We’re all being flooded by news and communications about COVID-19. Below we summarise information about how destinations are responding, which we hope will help you in planning your own mitigation and recovery strategies.
DIFFERENTIATING BUSINESS EVENTS FROM MASS GATHERINGS
The Exhibition and Event Association of Australasia (EEAA) and the Business Events Council of Australia (BECA) says it is important the government understands the business events industry can operate under a controlled set of ‘bio-safe’ principles and should not be subject to mass gathering restrictions.
Conventions & Incentives New Zealand echoes this sentiment. The New Zealand Government has confirmed ticketed large events, including domestic business events and conferences can now go ahead with a 100-person limit. The events must adhere to a one-metre distancing requirement and use contact tracing.
The same scenario is playing out in Malaysia where its Business Events Council Malaysia (BECM) is appealing for a clear distinction between business events and mass gatherings so the sector can establish a restart date. The Malaysia Convention & Exhibition Bureau (MyCEB) is pushing for 500 people as the maximum limit for business events, raising the limit of 250 which the National Security Council was considering.

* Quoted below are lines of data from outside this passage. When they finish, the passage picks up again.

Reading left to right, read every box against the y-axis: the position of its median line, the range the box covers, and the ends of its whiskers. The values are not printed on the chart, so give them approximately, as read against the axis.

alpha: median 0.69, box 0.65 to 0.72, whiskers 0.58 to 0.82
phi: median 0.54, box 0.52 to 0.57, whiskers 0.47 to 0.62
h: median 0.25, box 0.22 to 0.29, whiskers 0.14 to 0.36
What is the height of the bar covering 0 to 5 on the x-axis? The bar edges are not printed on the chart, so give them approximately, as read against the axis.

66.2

Under the “Amazing Thailand Safety and Health Administration” campaign, qualified tourism businesses who exceed minimum standards set by the Public Health Ministry will be able to display a safety certificate logo.
In the meantime, the Thailand Convention and Exhibition Bureau (TCEB), in partnership with business events stakeholders in Thailand, have launched MICE Venue Hygiene Guidelines comprising five key measures.

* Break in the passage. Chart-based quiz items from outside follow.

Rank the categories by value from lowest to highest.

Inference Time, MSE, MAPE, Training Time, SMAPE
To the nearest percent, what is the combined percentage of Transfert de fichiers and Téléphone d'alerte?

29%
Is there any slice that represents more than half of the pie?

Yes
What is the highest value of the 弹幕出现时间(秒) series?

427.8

TCEB has also implemented the ‘COVID-19 Free Meetings’ project, providing grants of 30,000 Thai baht (USD $1,465) to eligible MICE venues for upgrades to health and safety standards. The TCEB forecasts the project will be able to support up to 216 business event venues nationwide.
The Penang state government and Penang Convention & Exhibition Bureau (PCEB) are jointly developing a three-year business events rejuvenation plan that will start from next year. The initial focus will be on building and attracting more national meetings and business events, before targeting South-east Asia, Asia Pacific and finally, the global meetings and incentives industry.
AUSTRALIA & NEW ZEALAND
The COVIDSafe Australia plan outlines steps to gradually remove baseline restrictions and reopen the economy. Phase three, described as the ‘new normal’, will come into effect in July and will allow gatherings of up to 100 people, including business events. However, international travel and mass gatherings over 100 people will remain restricted.
European Cities Marketing, in partnership with TOPOSOPHY, has published “The DMMO Covid-19 Continuity Checklist – An ECM Guide for Sustainable Recovery”.
The Continuity Checklist is presented in three stages: response, recovery and resilience.
TOURISM RECOVERY EFFORTS
Tourism Australia has invited event planners around the globe to enjoy 24 hours of inspiration, education and entertainment with a curated program of live virtual travel experiences on the weekend of May 16 and 17. This was aimed at keeping event planners inspired and engaged for when it is safe to send groups to Australia again.
The Singapore Tourism Board (STB) has developed a new framework featuring new platforms for easier digitisation and potentially faster recovery. Under the three-step framework coined “Learn Test Build”, companies can learn to identify gaps and opportunities in their business models through the STB Tech College, as well as a new self-diagnostic tool, the Tourism Transformation Index (TXI).